### Task goal
Copy the text lines from all of the records below without changing anything, and leave the pictures out of your answer.

### Records for this exercise
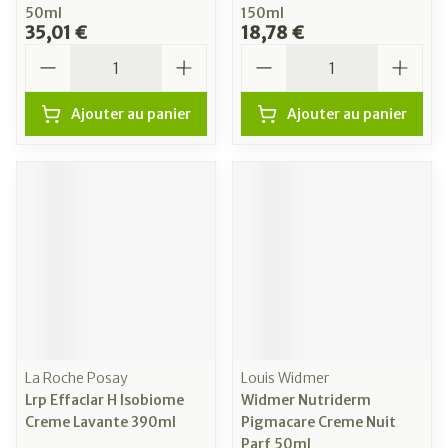
50ml
150ml
35,01 €
18,78 €
Quantité
Quantité
Ajouter au panier
Ajouter au panier
La Roche Posay
Louis Widmer
Lrp Effaclar H Isobiome
Widmer Nutriderm
Creme Lavante 390ml
Pigmacare Creme Nuit
Parf 50ml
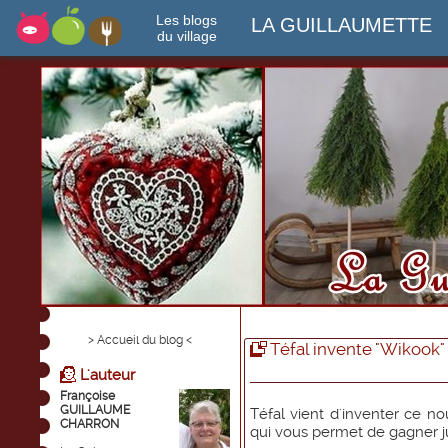
Les blogs
LA GUILLAUMETTE
du village
> Accueil du blog <
Téfal invente "Wikook"
L'auteur
Françoise
GUILLAUME
Téfal vient d'inventer ce 
CHARRON
qui vous permet de gagner j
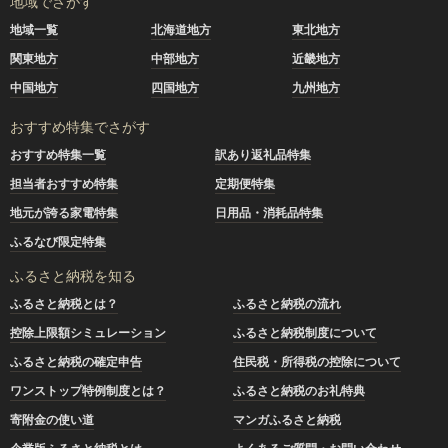
地域でさがす
地域一覧
北海道地方
東北地方
関東地方
中部地方
近畿地方
中国地方
四国地方
九州地方
おすすめ特集でさがす
おすすめ特集一覧
訳あり返礼品特集
担当者おすすめ特集
定期便特集
地元が誇る家電特集
日用品・消耗品特集
ふるなび限定特集
ふるさと納税を知る
ふるさと納税とは？
ふるさと納税の流れ
控除上限額シミュレーション
ふるさと納税制度について
ふるさと納税の確定申告
住民税・所得税の控除について
ワンストップ特例制度とは？
ふるさと納税のお礼特典
寄附金の使い道
マンガふるさと納税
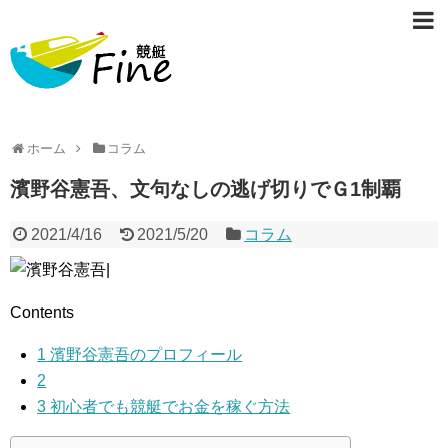
ホーム
コラム
濱野谷憲吾、文句なしの逃げ切りでＧ1制覇
2021/4/16
2021/5/20
コラム
Contents
1
濱野谷憲吾のプロフィール
2
3
初心者でも競艇でお金を稼ぐ方法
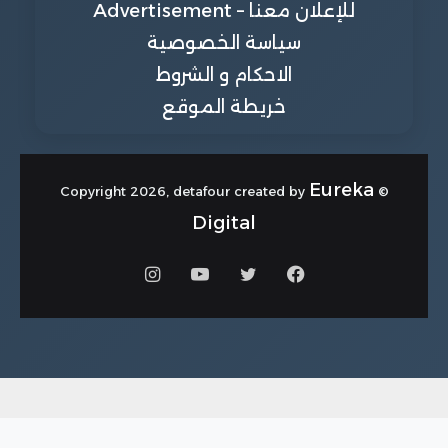
للإعلان معنا – Advertisement
سياسة الخصوصية
الاحكام و الشروط
خريطة الموقع
Eureka
© Copyright 2026, detafour created by
Digital
فيسبوك
تويتر
يوتيوب
انستقرام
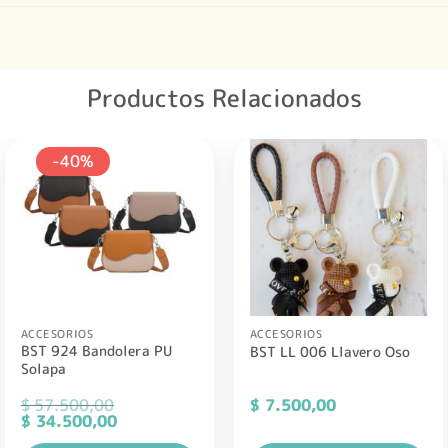
Productos Relacionados
-40%
ACCESORIOS
ACCESORIOS
BST 924 Bandolera PU
BST LL 006 Llavero Oso
Solapa
$
57.500,00
$
7.500,00
El
El
$
34.500,00
precio
precio
original
actual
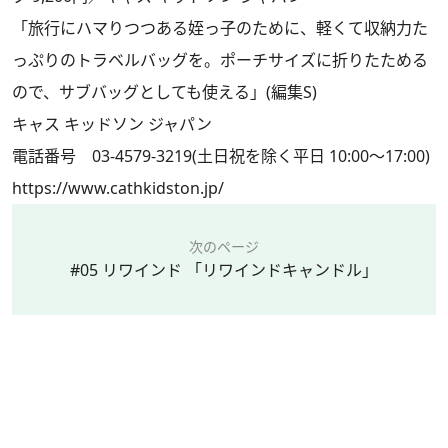
「旅行にハマりつつある姪っ子のために、軽くて収納力た
っぷりのトラベルバッグを。ポーチサイズに折りたためる
ので、サブバッグとしても使える」(編集S)
キャス キッドソン ジャパン
電話番号 03-4579-3219(土日祝を除く平日 10:00～17:00)
https://www.cathkidston.jp/
次のページ
#05 リワインド 「リワインドキャンドル」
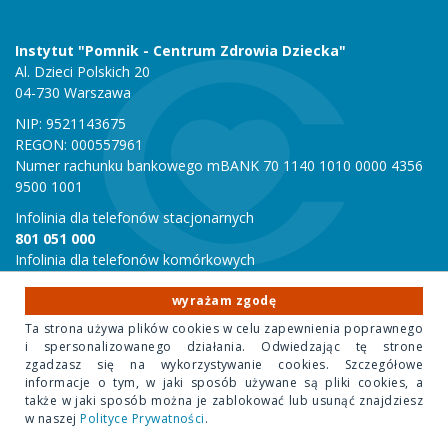
Instytut "Pomnik - Centrum Zdrowia Dziecka"
Al. Dzieci Polskich 20
04-730 Warszawa
NIP: 9521143675
REGON: 000557961
Numer rachunku bankowego mBANK 70 1140 1010 0000 4356
9500 1001
Infolinia dla telefonów stacjonarnych
801 051 000
Infolinia dla telefonów komórkowych
22 815 10 00
wyrażam zgodę
Ta strona używa plików cookies w celu zapewnienia poprawnego
i spersonalizowanego działania. Odwiedzając tę strone
Copyright 2020 Instytut "Pomnik Centrum Zdrowia Dziecka"
zgadzasz się na wykorzystywanie cookies. Szczegółowe
Design Park
- projektowanie stron internetowych
informacje o tym, w jaki sposób używane są pliki cookies, a
także w jaki sposób można je zablokować lub usunąć znajdziesz
w naszej
Polityce Prywatności
.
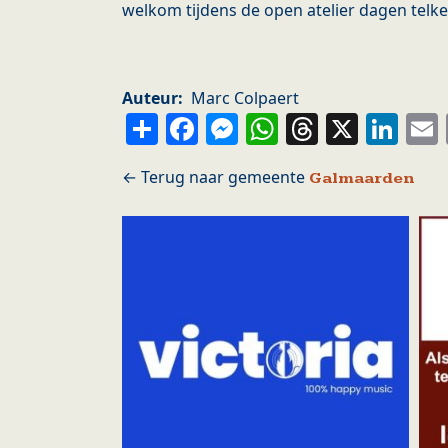
welkom tijdens de open atelier dagen telken
Auteur
Marc Colpaert
Share
Facebook
Messenger
WhatsApp
Thread
X
Li
Galmaarden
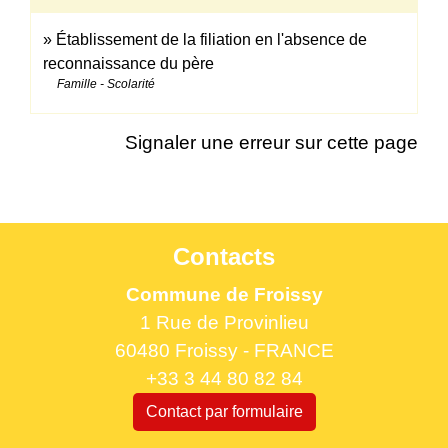
Établissement de la filiation en l'absence de
reconnaissance du père
Famille - Scolarité
Signaler une erreur sur cette page
Contacts
Commune de Froissy
1 Rue de Provinlieu
60480 Froissy - FRANCE
+33 3 44 80 82 84
Contact par formulaire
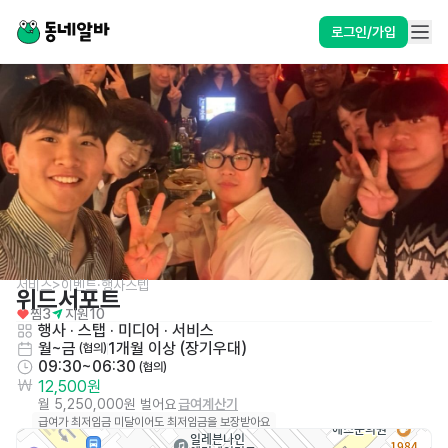
로그인/가입
서비스>이벤트·행사스텝
위드서포트
찜
3
지원
10
행사 · 스탭 · 미디어
 · 
서비스
월~금
1개월 이상 (장기우대)
 (협의)
09:30~06:30
 (협의)
12,500원
월 5,250,000원 벌어요
급여계산기
급여가 최저임금 미달이어도 최저임금을 보장받아요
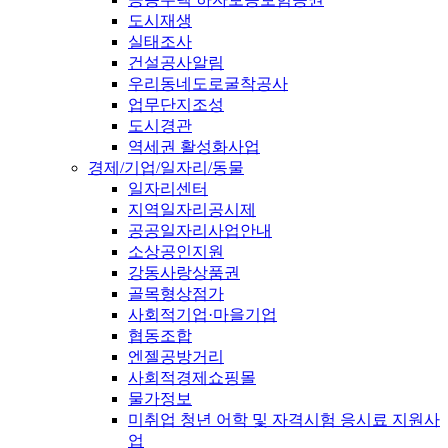
도시재생
실태조사
건설공사알림
우리동네도로굴착공사
업무단지조성
도시경관
역세권 활성화사업
경제/기업/일자리/동물
일자리센터
지역일자리공시제
공공일자리사업안내
소상공인지원
강동사랑상품권
골목형상점가
사회적기업·마을기업
협동조합
엔젤공방거리
사회적경제쇼핑몰
물가정보
미취업 청년 어학 및 자격시험 응시료 지원사
업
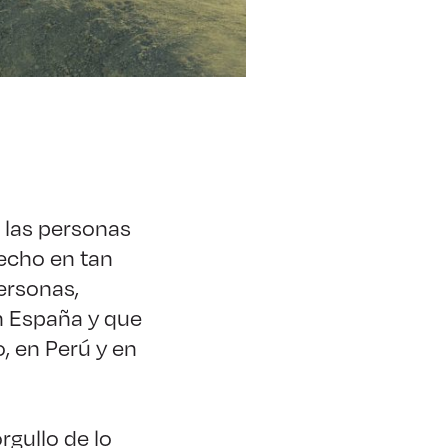
a las personas
hecho en tan
ersonas,
en España y que
, en Perú y en
gullo de lo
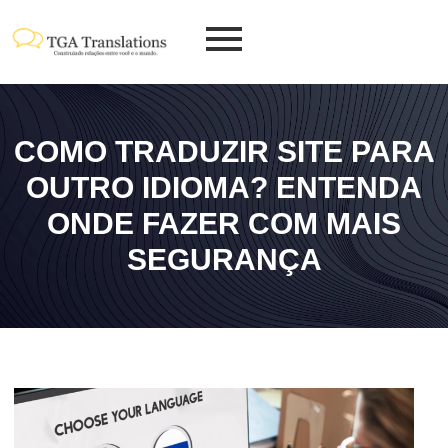
COMO TRADUZIR SITE PARA
OUTRO IDIOMA? ENTENDA
ONDE FAZER COM MAIS
SEGURANÇA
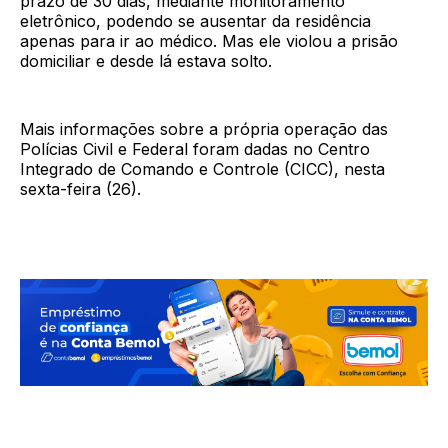
prazo de 30 dias, mediante monitoramento
eletrônico, podendo se ausentar da residência
apenas para ir ao médico. Mas ele violou a prisão
domiciliar e desde lá estava solto.
Mais informações sobre a própria operação das
Polícias Civil e Federal foram dadas no Centro
Integrado de Comando e Controle (CICC), nesta
sexta-feira (26).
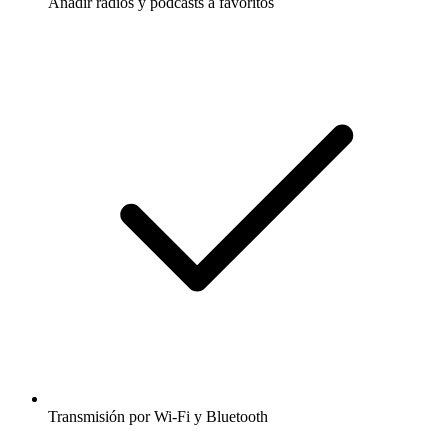
Añadir radios y podcasts a favoritos
Transmisión por Wi-Fi y Bluetooth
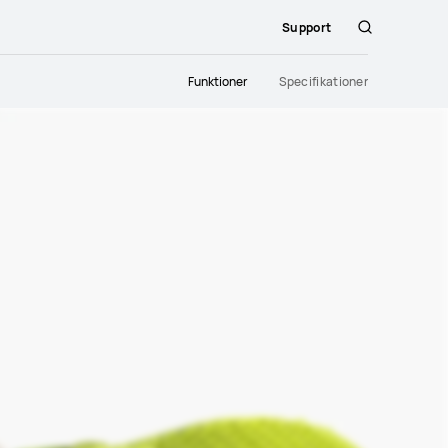
Support
Sök
Funktioner
Specifikationer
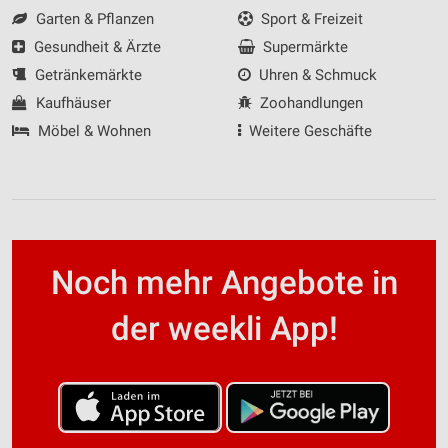
Garten & Pflanzen
Sport & Freizeit
Gesundheit & Ärzte
Supermärkte
Getränkemärkte
Uhren & Schmuck
Kaufhäuser
Zoohandlungen
Möbel & Wohnen
Weitere Geschäfte
Noch mehr Angebote in
der weekli App!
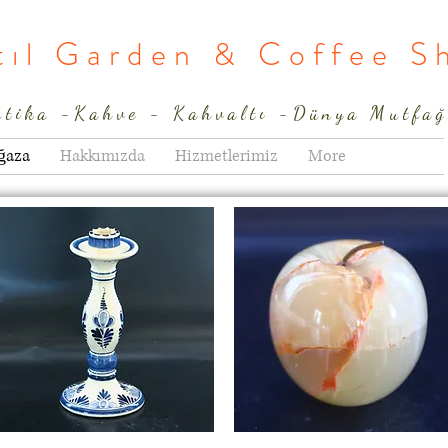
rtıl Garden & Coffee S
ntika -Kahve - Kahvaltı -Dünya Mutfağ
ğaza
Hakkımızda
Hizmetlerimiz
More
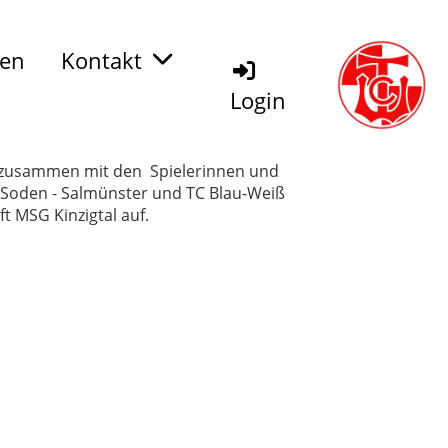
den
Kontakt
Login
 zusammen mit den Spielerinnen und
 Soden - Salmünster und TC Blau-Weiß
ft MSG Kinzigtal auf.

### Solution to this exercise
50ml
150ml
35,01 €
18,78 €
Quantité
Quantité
Ajouter au panier
Ajouter au panier
La Roche Posay
Louis Widmer
Lrp Effaclar H Isobiome
Widmer Nutriderm
Creme Lavante 390ml
Pigmacare Creme Nuit
Parf 50ml
Les blogs
LA GUILLAUMETTE
du village
> Accueil du blog <
Téfal invente "Wikook"
L'auteur
Françoise
GUILLAUME
Téfal vient d'inventer ce 
CHARRON
qui vous permet de gagner j
地域でさがす
地域一覧
北海道地方
東北地方
関東地方
中部地方
近畿地方
中国地方
四国地方
九州地方
おすすめ特集でさがす
おすすめ特集一覧
訳あり返礼品特集
担当者おすすめ特集
定期便特集
地元が誇る家電特集
日用品・消耗品特集
ふるなび限定特集
ふるさと納税を知る
ふるさと納税とは？
ふるさと納税の流れ
控除上限額シミュレーション
ふるさと納税制度について
ふるさと納税の確定申告
住民税・所得税の控除について
ワンストップ特例制度とは？
ふるさと納税のお礼特典
寄附金の使い道
マンガふるさと納税
ホーム
コラム
濱野谷憲吾、文句なしの逃げ切りでＧ1制覇
2021/4/16
2021/5/20
コラム
Contents
1
濱野谷憲吾のプロフィール
2
3
初心者でも競艇でお金を稼ぐ方法
للإعلان معنا – Advertisement
سياسة الخصوصية
الاحكام و الشروط
خريطة الموقع
Eureka
© Copyright 2026, detafour created by
Digital
فيسبوك
تويتر
يوتيوب
انستقرام
Productos Relacionados
-40%
ACCESORIOS
ACCESORIOS
BST 924 Bandolera PU
BST LL 006 Llavero Oso
Solapa
$
57.500,00
$
7.500,00
El
El
$
34.500,00
precio
precio
original
actual
「旅行にハマりつつある姪っ子のために、軽くて収納力た
っぷりのトラベルバッグを。ポーチサイズに折りたためる
ので、サブバッグとしても使える」(編集S)
キャス キッドソン ジャパン
電話番号 03-4579-3219(土日祝を除く平日 10:00～17:00)
https://www.cathkidston.jp/
次のページ
#05 リワインド 「リワインドキャンドル」
Instytut "Pomnik - Centrum Zdrowia Dziecka"
Al. Dzieci Polskich 20
04-730 Warszawa
NIP: 9521143675
REGON: 000557961
Numer rachunku bankowego mBANK 70 1140 1010 0000 4356
9500 1001
Infolinia dla telefonów stacjonarnych
801 051 000
Infolinia dla telefonów komórkowych
22 815 10 00
wyrażam zgodę
Ta strona używa plików cookies w celu zapewnienia poprawnego
i spersonalizowanego działania. Odwiedzając tę strone
Copyright 2020 Instytut "Pomnik Centrum Zdrowia Dziecka"
zgadzasz się na wykorzystywanie cookies. Szczegółowe
Design Park
- projektowanie stron internetowych
informacje o tym, w jaki sposób używane są pliki cookies, a
także w jaki sposób można je zablokować lub usunąć znajdziesz
w naszej
Polityce Prywatności
.
welkom tijdens de open atelier dagen telken
Auteur
Marc Colpaert
Share
Facebook
Messenger
WhatsApp
Thread
X
Li
Galmaarden
Établissement de la filiation en l'absence de
reconnaissance du père
Famille - Scolarité
Signaler une erreur sur cette page
Contacts
Commune de Froissy
1 Rue de Provinlieu
60480 Froissy - FRANCE
+33 3 44 80 82 84
Contact par formulaire
로그인/가입
서비스>이벤트·행사스텝
위드서포트
찜
3
지원
10
행사 · 스탭 · 미디어
 · 
서비스
월~금
1개월 이상 (장기우대)
 (협의)
09:30~06:30
 (협의)
12,500원
월 5,250,000원 벌어요
급여계산기
급여가 최저임금 미달이어도 최저임금을 보장받아요
도시재생
실태조사
건설공사알림
우리동네도로굴착공사
업무단지조성
도시경관
역세권 활성화사업
경제/기업/일자리/동물
일자리센터
지역일자리공시제
공공일자리사업안내
소상공인지원
강동사랑상품권
골목형상점가
사회적기업·마을기업
협동조합
엔젤공방거리
사회적경제쇼핑몰
물가정보
미취업 청년 어학 및 자격시험 응시료 지원사
업
a las personas
hecho en tan
ersonas,
en España y que
, en Perú y en
gullo de lo
COMO TRADUZIR SITE PARA
OUTRO IDIOMA? ENTENDA
ONDE FAZER COM MAIS
SEGURANÇA
prazo de 30 dias, mediante monitoramento
eletrônico, podendo se ausentar da residência
apenas para ir ao médico. Mas ele violou a prisão
domiciliar e desde lá estava solto.
Mais informações sobre a própria operação das
Polícias Civil e Federal foram dadas no Centro
Integrado de Comando e Controle (CICC), nesta
sexta-feira (26).
Añadir radios y podcasts a favoritos
Transmisión por Wi-Fi y Bluetooth
Support
Sök
Funktioner
Specifikationer
Garten & Pflanzen
Sport & Freizeit
Gesundheit & Ärzte
Supermärkte
Getränkemärkte
Uhren & Schmuck
Kaufhäuser
Zoohandlungen
Möbel & Wohnen
Weitere Geschäfte
Noch mehr Angebote in
der weekli App!
rtıl Garden & Coffee S
ntika -Kahve - Kahvaltı -Dünya Mutfağ
ğaza
Hakkımızda
Hizmetlerimiz
More
den
Kontakt
Login
 zusammen mit den Spielerinnen und
 Soden - Salmünster und TC Blau-Weiß
ft MSG Kinzigtal auf.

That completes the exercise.